With a roll of my eyes and an exhale of breath, I take a sip of coffee and relax. As I look down at the yellow highlighted lines, they draw my attention. Ecclesiastes, chapter 3 reads, “A time to be born and a time to die. A time to kill and a time to heal. A time to cry and a time to laugh. A time to grieve and a time to dance. A time to keep and a time to throw away. A time to tear and a time to mend. A time to love and a time to hate. A time for war and a time for peace.”

Ironic, isn’t it. It’s the story of my life. My eyes begin to shed unwanted tears and a lump forms in my throat. If there’s a time to heal, why isn’t it happening to me, huh? Why are my wounds ripped open before they’re able to scar? Hanging my head, I let the tears flow freely.

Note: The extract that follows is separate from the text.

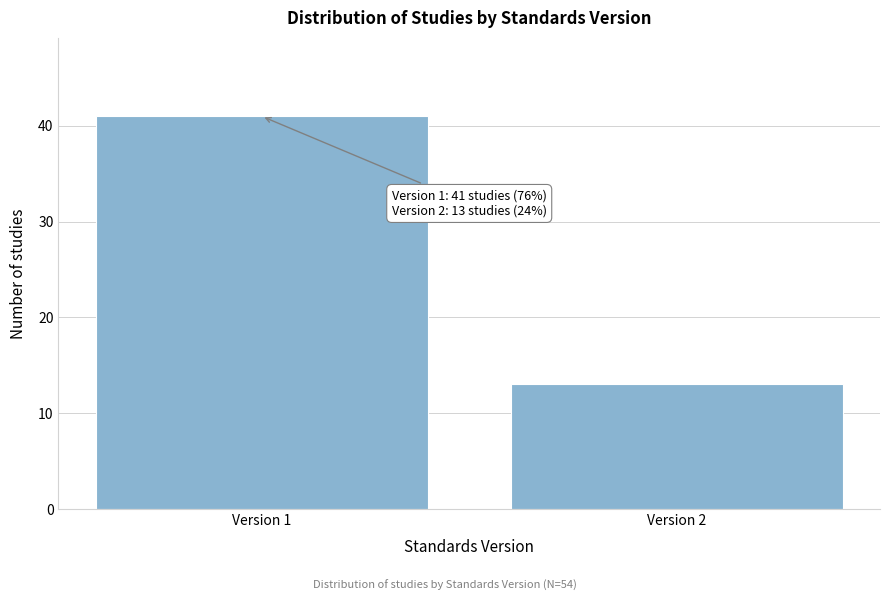

Reading right to left, transcribe all the data shown in this chart.

13	41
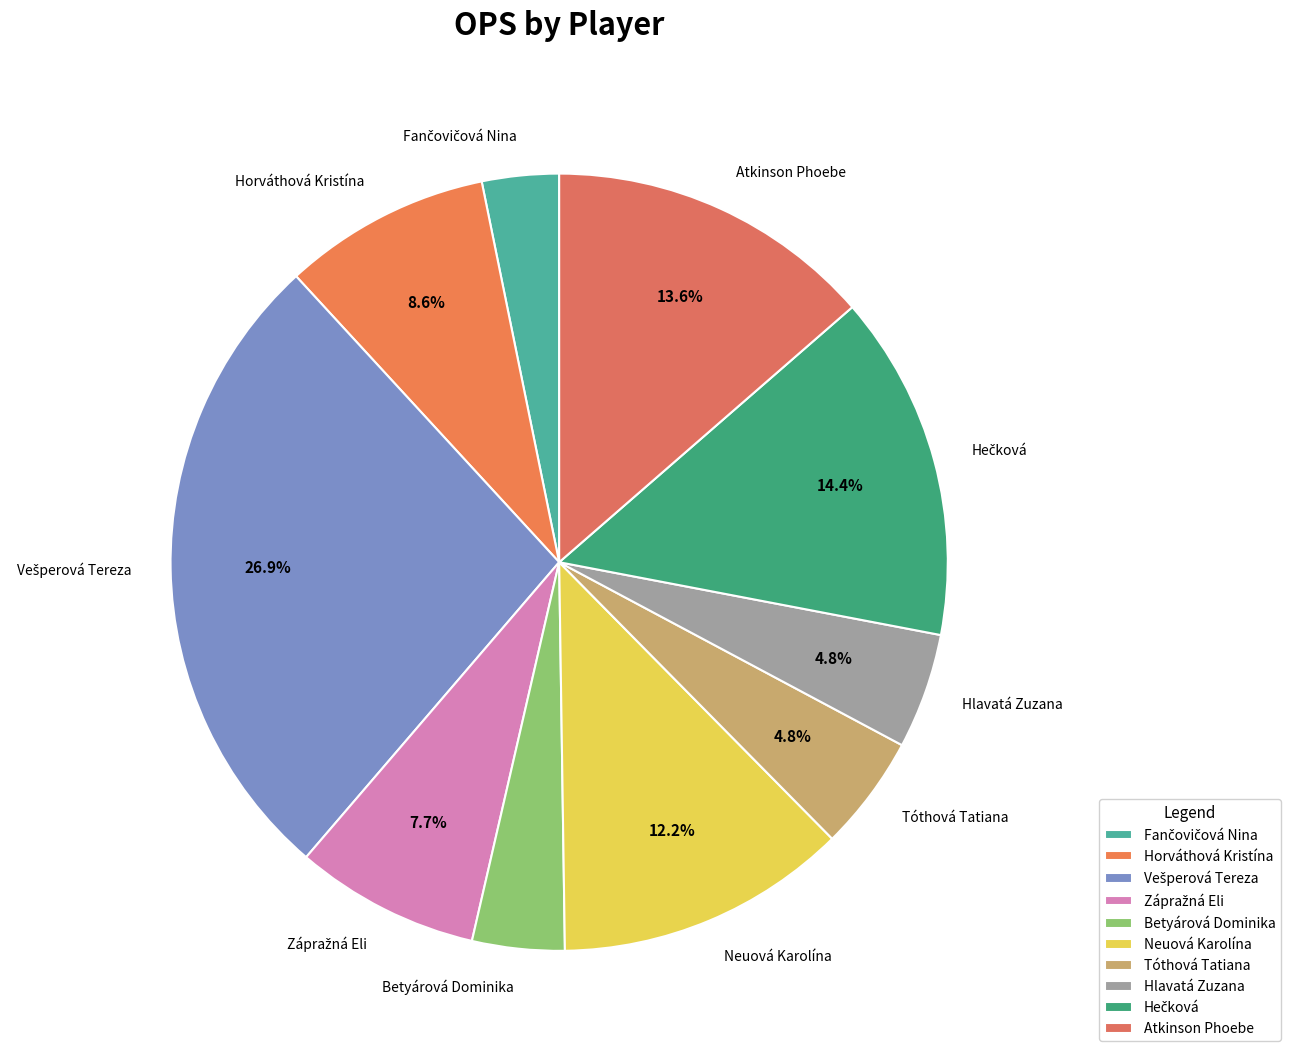

Is there a majority slice in this chart?

No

Mom sneaks behind me, gently laying her hand upon my shoulder. “Let it out, love. You’ll feel better. It’s okay to miss him, but you can’t be angry at Kyle or with God. We’ll all go through trials and tribulations, but you’ve got to stay strong in faith and depend on Him to get us through this devastating time. God’s in control. Remember that, Al,” she whispers.

Arguing with her is pointless, so I nod in agreement to avoid confrontation.